I would also appreciate a discussion with an intelligent and thoughtful rightwing Democrat. I believe the term that was used in the past was cold-war liberal (New Deal liberal is not specific as cold-warriors (Johnson, Humphrey, scoop Jackson, Biden, Lieberman) and the less ideological anti-communists (McGovern, Carter, Eleanor Roosevelt) were all New Deal liberals). The coldwar liberals (many of the cold war liberals, in the absence of a cold war, have morphed into neo-conservatives. I do not claim to fully understand my own political thought let alone Mr. Lind's but I have the impression that his foreign policy ideas are not so different from the neocons and that his domestic goals are like Lieberman/Biden. I find the foreign policy ideas of this group reprehensible, foolish, and unproductive. The problem is that you cannot argue with the rightwing; they arenot rational; they grab quickly for the smear and slime. And that is Mr, Lind's problem as well. I would like to answer him in kind; dismiss his adolescent retorts with similar putdowns. I certainly am capable of that. But it is one or the other. Lumping people together, constructing strawmen and bogeymen to knock down in the argument may relieve Lind's frustrations, but they do not make an intellectual or intelligent argument.

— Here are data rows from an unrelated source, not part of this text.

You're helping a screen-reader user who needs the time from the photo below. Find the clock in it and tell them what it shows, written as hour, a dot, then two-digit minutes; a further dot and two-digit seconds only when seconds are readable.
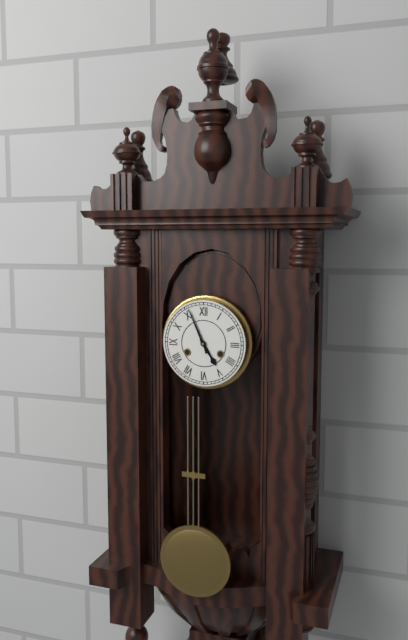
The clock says 4.56
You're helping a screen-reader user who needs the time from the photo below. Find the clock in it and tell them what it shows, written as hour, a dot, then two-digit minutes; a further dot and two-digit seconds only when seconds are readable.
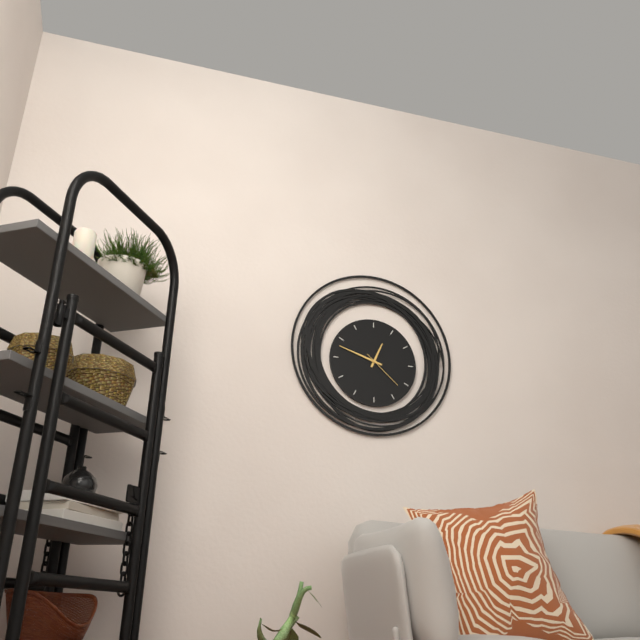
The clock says 12.48
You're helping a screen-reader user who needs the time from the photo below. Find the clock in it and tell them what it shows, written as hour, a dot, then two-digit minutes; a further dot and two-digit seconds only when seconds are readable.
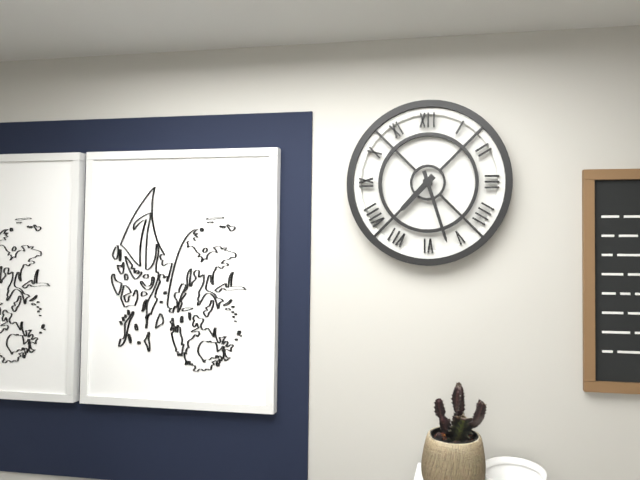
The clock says 7.27
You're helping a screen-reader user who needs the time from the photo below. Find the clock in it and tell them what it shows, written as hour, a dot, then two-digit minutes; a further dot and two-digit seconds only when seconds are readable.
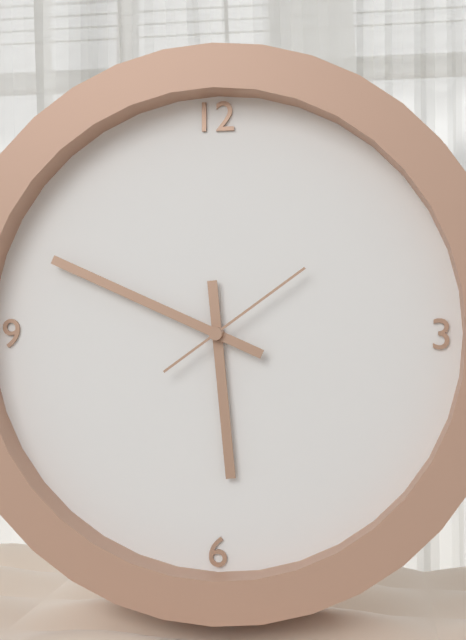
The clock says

in the case of a parent rearing a child, the value accrues to the parent (and the child, of course). The irrational left appears to believe that someone else should pay the parent for doing this

As one who taught in public schools, I can attest to the fact that raising a child for better or worse has tremendous impact upon society. 

A parent who raises a child well gives society a gift, one who does not gives society a problem that keeps on giving.

btw: what "Left" is there in America?  The things debated here by folks are common sense, mainstream ideas on how to live in a safe civil society where people help each other, not frigging Marxism.

Has this country become so dumbed down that one mistakes the application of the Golden Rule in civil society for strident ideology?

Apparently so.

Thanks for the information. Looks like I have some reading to do.

I just posted on this issue (ok, not the time-off thing specifically, but comparable worth) and some related stuff on the economics of discrimination.

Check it out at The Incomparable John Roberts....

Roberts' problem was with comparable worth, not with equal pay. If you think there's something dangerous with opposing crackpot socialist theories like comparable worth, well...
Even progressives back away from comparable worth. It's academic baloney.

He's not a neoconservative.  Michael Lind used to be an editor of The National Interest from 1991-1994 but decided to leave because  of the neoconservative alliance with the Christian Right.  He's actually written one of the most intelligent critiques of the Neoconservatives in The Nation.